File:Shynsk Bookstore.jpeg
The bookstore where Lynszk was raised.

She returned to Shynsk in 1892 and immediately married Rudolf, who had acquired a bookshop from a deceased relative. Soon Natalia gave birth to her eldest son Mátyás (born 1893), followed by two girls Jozsefa (born 1895) and Zigana (born 1898). Her final child was another son, Jakov (born 1900). The family would often struggle to provide for four children, especially after Rudolf was drafted into the Kolish Foreign Legion to fight in the Zyric Wars in 1902. He returned home in 1908 to a ruined peninsula plagued with poverty and harsh taxes. Many Nerotysians had been enslaved and put to work extracting resources to help prepare the Kolish Empire for war. Rudolf managed to dodge such a fate, but his two sons were not so lucky.

In 1907, both Mátyás and his younger brother Jakov, aged 14 and 7 respectively, were forced to work in a nearby mine to extract coal resources for the Empire. They worked in terrible conditions alongside mostly other child slaves. Michel became very protective of his younger brother, who was both sickly and small for his age, making him both extremely susceptible to injury and extremely useful to the Kolish slavers. Mátyás had been a willful but altogether well-behaved child in school, however now he became tempestuous and easily-provoked. In one instance he instigated a fight with another boy over nothing more than an insult at his brother.

The danger of their work greatly angered Natália, who despite Rudolf’s warnings began to actively protest Imperial laws. She and dozens of fellow protesters were gunned down by Imperial police during a massive protest in Shynsk, and this is believed to be part of what spurred Mátyás’ radical beliefs. He was allowed to leave the mine in 1911 to attend the Imperial Institute, and he was placed in unusually advanced classes after excelling at his early courses. He had been reluctant to leave his brother alone to work in the mine, but Jakov, still only 11, encouraged him to do so.
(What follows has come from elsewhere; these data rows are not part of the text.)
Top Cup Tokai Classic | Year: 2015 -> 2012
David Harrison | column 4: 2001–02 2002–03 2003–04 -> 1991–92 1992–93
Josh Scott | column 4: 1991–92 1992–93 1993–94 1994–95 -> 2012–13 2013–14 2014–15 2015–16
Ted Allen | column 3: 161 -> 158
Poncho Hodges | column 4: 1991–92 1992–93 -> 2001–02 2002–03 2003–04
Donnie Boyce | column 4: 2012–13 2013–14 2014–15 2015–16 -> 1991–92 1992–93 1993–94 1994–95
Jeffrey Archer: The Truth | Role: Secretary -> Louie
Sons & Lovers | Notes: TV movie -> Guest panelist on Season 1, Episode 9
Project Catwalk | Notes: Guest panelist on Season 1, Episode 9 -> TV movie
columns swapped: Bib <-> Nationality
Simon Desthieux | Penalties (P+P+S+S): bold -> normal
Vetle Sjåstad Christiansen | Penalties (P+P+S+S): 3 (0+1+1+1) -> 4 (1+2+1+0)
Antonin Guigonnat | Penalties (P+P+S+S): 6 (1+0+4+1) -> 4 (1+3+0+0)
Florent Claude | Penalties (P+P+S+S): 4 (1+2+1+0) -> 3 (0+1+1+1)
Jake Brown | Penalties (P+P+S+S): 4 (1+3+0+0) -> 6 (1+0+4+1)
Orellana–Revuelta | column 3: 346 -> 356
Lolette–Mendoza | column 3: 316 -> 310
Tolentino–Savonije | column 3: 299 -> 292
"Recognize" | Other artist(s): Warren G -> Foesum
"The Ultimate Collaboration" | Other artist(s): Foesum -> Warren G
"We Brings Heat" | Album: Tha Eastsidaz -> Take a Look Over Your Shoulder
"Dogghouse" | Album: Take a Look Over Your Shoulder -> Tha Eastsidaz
University and Early Protests

Mátyás Lynszk was an outstanding pupil, taking and finishing classes far beyond his age, and he became something of a celebrity on campus. This popularity was in many ways spawned by his radical socialist views, which he had begun to develop during his days at university. He became famous for hosting weekly gatherings in his dormitory, where he and other students would discuss various political ideas and philosophies. These "Student Enlightenment Societies" became increasingly popular around Nerotysia, and before Kolish authorities discovered their true nature and cracked down on them, Lynszk had already built up a group of twenty people who all called themselves dedicated Marxists.

Lynszk during his university days in 1911.
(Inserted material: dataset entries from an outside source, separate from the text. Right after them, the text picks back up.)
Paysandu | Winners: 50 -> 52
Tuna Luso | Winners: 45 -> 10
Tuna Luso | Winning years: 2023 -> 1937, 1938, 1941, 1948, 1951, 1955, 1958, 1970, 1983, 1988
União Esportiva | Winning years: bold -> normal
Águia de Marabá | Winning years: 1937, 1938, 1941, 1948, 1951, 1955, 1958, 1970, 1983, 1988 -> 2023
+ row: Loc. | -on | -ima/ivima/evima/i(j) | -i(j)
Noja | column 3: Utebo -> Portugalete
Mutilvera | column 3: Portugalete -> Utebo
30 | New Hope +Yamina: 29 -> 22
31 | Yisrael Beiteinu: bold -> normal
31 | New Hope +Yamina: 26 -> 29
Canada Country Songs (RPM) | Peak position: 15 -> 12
It was inside these Society Gatherings that Lynszk met fellow Marxist and his future co-conspirator Viktor Chalyar. The two struck up a close friendship, and began to engage in more blatant subversion of Kolish rule. Often they would pin radical theses or other political writings of theirs to dormitory bulletin boards, and they would sneak out into Shynsk in order to spread Marxist literature around the city. 1912 saw an increase in these activities, even bringing them into brief contact with the shadowy Glazprol, a revolutionary group that actively fought Kolish rule. While in their third year at university they met the freshman Aleksander Enkolić, who quickly became a third partner and close friend.
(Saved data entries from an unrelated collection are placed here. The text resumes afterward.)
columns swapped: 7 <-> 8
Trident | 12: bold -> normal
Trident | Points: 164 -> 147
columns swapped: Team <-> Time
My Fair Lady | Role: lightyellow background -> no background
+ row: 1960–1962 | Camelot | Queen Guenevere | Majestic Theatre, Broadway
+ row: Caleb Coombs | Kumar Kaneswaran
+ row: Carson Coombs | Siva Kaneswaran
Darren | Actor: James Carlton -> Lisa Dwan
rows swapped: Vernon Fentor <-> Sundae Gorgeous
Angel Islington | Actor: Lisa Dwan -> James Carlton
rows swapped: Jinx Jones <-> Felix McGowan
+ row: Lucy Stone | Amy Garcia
Their third year proved to be their most volatile and their most outspoken. In 1913 Michel began to give speeches in common rooms around the Institute, condemning the Kolish Empire and openly calling for revolution. Chalyar and Enkolić joined him, though their speeches tended to focus more on Marxist philosophy and less on revolution. As such an Imperial crackdown was inevitable - having learned of these incendiary activities, the Kolish authorities banned Chalyar and Enkolić from the university and banished Lynszk from the peninsula, stopping just short of arresting and executing him. Imperial soldiers, which were now to be stationed around campus, escorted the three off the grounds in March of 1913.